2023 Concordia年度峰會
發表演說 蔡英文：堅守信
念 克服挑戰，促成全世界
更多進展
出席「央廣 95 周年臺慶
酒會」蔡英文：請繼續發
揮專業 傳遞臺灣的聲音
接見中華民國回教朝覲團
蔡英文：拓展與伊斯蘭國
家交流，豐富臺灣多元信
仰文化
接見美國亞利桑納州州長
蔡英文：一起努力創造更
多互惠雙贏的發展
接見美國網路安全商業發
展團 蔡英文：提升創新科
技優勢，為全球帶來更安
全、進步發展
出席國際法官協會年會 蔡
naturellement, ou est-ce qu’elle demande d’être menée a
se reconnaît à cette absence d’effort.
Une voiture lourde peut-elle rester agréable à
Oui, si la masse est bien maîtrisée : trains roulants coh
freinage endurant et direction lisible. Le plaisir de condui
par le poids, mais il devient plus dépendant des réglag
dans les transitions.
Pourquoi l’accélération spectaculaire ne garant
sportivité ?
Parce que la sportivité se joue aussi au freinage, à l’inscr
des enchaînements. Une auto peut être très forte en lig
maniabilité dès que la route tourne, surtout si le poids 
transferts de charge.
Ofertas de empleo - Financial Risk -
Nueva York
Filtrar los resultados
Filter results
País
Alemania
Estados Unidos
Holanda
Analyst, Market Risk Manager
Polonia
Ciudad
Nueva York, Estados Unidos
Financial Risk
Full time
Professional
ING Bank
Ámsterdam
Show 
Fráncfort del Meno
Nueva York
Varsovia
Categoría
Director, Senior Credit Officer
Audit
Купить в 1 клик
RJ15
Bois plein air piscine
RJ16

● ● ●

About this task: Return the entries in full, keeping every line exactly as it is.

Solution to the problem:
2023 Concordia年度峰會
發表演說 蔡英文：堅守信
念 克服挑戰，促成全世界
更多進展
出席「央廣 95 周年臺慶
酒會」蔡英文：請繼續發
揮專業 傳遞臺灣的聲音
接見中華民國回教朝覲團
蔡英文：拓展與伊斯蘭國
家交流，豐富臺灣多元信
仰文化
接見美國亞利桑納州州長
蔡英文：一起努力創造更
多互惠雙贏的發展
接見美國網路安全商業發
展團 蔡英文：提升創新科
技優勢，為全球帶來更安
全、進步發展
出席國際法官協會年會 蔡
naturellement, ou est-ce qu’elle demande d’être menée a
se reconnaît à cette absence d’effort.
Une voiture lourde peut-elle rester agréable à
Oui, si la masse est bien maîtrisée : trains roulants coh
freinage endurant et direction lisible. Le plaisir de condui
par le poids, mais il devient plus dépendant des réglag
dans les transitions.
Pourquoi l’accélération spectaculaire ne garant
sportivité ?
Parce que la sportivité se joue aussi au freinage, à l’inscr
des enchaînements. Une auto peut être très forte en lig
maniabilité dès que la route tourne, surtout si le poids 
transferts de charge.
Ofertas de empleo - Financial Risk -
Nueva York
Filtrar los resultados
Filter results
País
Alemania
Estados Unidos
Holanda
Analyst, Market Risk Manager
Polonia
Ciudad
Nueva York, Estados Unidos
Financial Risk
Full time
Professional
ING Bank
Ámsterdam
Show 
Fráncfort del Meno
Nueva York
Varsovia
Categoría
Director, Senior Credit Officer
Audit
Купить в 1 клик
RJ15
Bois plein air piscine
RJ16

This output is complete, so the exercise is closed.